Sciencemadness Discussion Board

Transition Metal Complexes of L-Cysteine

Strontium - 8-7-2010 at 09:30

Hi,

This week I have been looking at Cysteine complexes of various transition metals and I was wondering if anybody else had investigated these? I couldn't find much on Google about this (other than in pay per view articles).

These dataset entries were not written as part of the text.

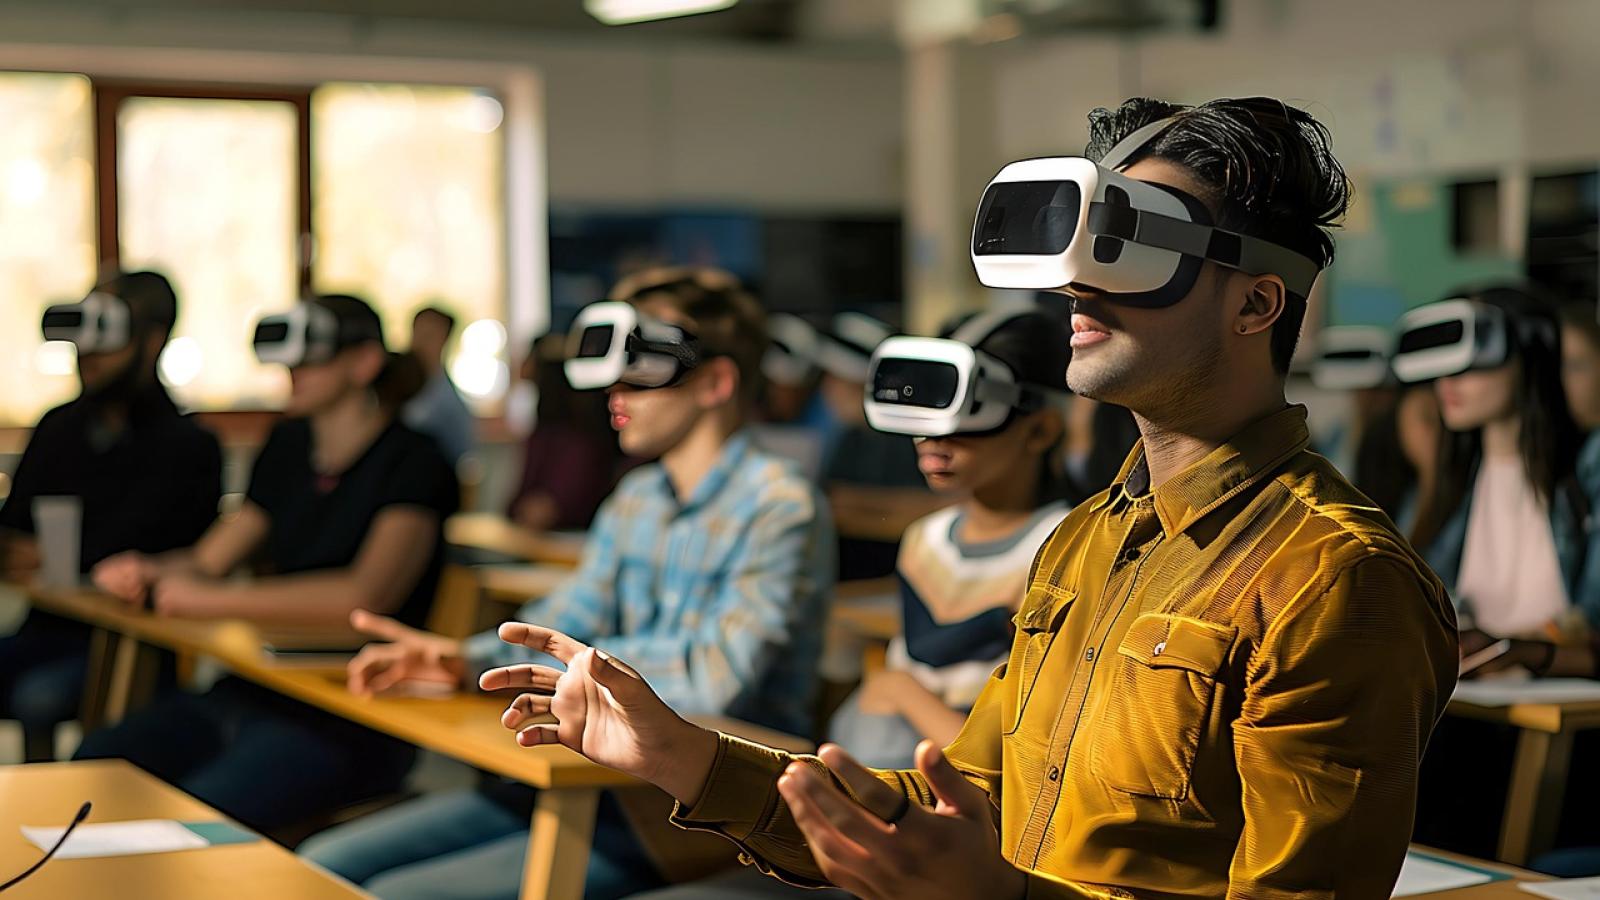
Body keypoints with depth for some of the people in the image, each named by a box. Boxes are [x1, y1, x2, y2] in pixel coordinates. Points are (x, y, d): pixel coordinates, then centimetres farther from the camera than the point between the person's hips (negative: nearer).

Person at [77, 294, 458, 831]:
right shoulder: (288, 449, 14)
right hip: (250, 693, 8)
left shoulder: (411, 464, -9)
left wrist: (214, 600, -21)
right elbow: (208, 561, 19)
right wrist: (143, 572, -5)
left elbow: (365, 594, -24)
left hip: (349, 721, -7)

I was looking to see if the thiol group would act as a ligand, but there is also the possibility of N, O or even chelation from this molecule: HOOC-CH(NH2)-CH2-SH

The reaction that I couldn't fathom at all was with Fe 3+

I added 50mg of Ammonium Iron (III) Sulfate to 1 ml of distilled water and dissolved (Usual brown partial hydrolysis occured). I then added 1ml of 5% L-Cysteine solution. At first a deep blue colouration of the liquid followed by the evolution of a colourless gas and within 1 second the liquid had completely cleared again. Then the liquid turned hazy and after 10 minutes a snow white precipitate sat beneath the colourless liquid.

I'm guessing that the Iron III was probably reduced to Iron II but wondered what the blue colour was? Could it be a mixed valency multi-centred iron intermediate (Similar to Prussian Blue), or a transitory blue complex of Iron III that is destroyed by redox? The final preciptate was white, and I didn't detect any sulfurous smell.

Out of interest my observations of the other metals was:

VO 2+: No Visible reaction.
Cr 3+: Dark purple colour (Initially pale blue-violet).
Mn 2+: No Visible Raction.
Fe 2+: No Visible reaction.
Co 2+: Very strong orange-brown inky colour, especially after heating.
Ni 2+: No Visible reaction.
Cu 2+: Grey-blue precipitate, became pale yellow on heating.
Ag+: Heavy yellow crust
Au 3+: White haze.

Regards,
Strontium.





woelen - 8-7-2010 at 12:06

This sounds interesting what you are doing. I also am interested in metal complexes, but I've never experimented with L-cysteine (I do not have that compound). If I look at the structure then I think that it coordinates at the S-atom. Iron(III) gives remarkable complexes with many sulphur-containing compounds in which there is a terminal S-atom or an S-atom with an H atom attached (not with S=O bonded compounds, such as sulfate).

What you describe in your experiment sounds very much like the experiment I've done with thiosulfate. When thiosulfate is added to a solution with iron(III) then you get a deep purple complex which fairly quickly fades (takes a few minutes at most) and a colorless liquid remains. Internal redox inside the complex is responsible for the fading and so I expect that the same thing happened in your experiment.

Could you post some pictures of youir results?

Strontium - 9-7-2010 at 02:43

Hi Woelen,

I tried replicating your thiosulfate experiment and got the purple complex that fades after a few minutes so it may be a similar effect. When I get some time I'll try varying the concentrations of my solutions and see if I can make my blue complex last long enough to photograph.

Love the photography on your website by the way, a work of art.

Ozone - 9-7-2010 at 06:47

Interesting. I am always interested in Fe complexes and redox cycling (especially with phenolics).

Note that ferric ammonium sulfate is the dodecahydrate at 482.25 g/mol. I am assuming 12H2O to give a mole fraction of 55.845/482.25 = 0.116 of Fe(III). 50mg = 5.79 mg Fe3+/1000 = 0.0058 g/55.845 g/mol = 0.000104 moles. Assuming % w/w, 1 mL of 5% = 0.05g L-CYS/121.16 g/mol = 0.000413 moles. 0.000413/0.000104 = 1:4 stoichiometry (or simple excess of L-CYS).

A guess:

The Fe(III) formed a transient complex wherein it was reduced to Fe(II) and the cysteine R-SH was oxidized, probably to yield the disulfide-dimer R-S-S-R, cystine, which precipitated.

The outgassing is interesting, perhaps some concerted decarboxylation (e.g. -CO2)? This was at rt? If that is the case, the product would be +H3N-(CH2)2-S-S-(CH2)2-NH3+ (the solution should be acidic, so I figured that the amino groups would be quats).

I'll duplicate this today if I have time.

Cheers,
O3

Strontium - 9-7-2010 at 07:49

Thanks Ozone,

I tried with more dilute solutions and this time no gas was evolved. The blue colouration also lasted longer but (unsurprisingly) was less intense. Perhaps the first time the iron solution had been standing for a few minutes and was more acidic?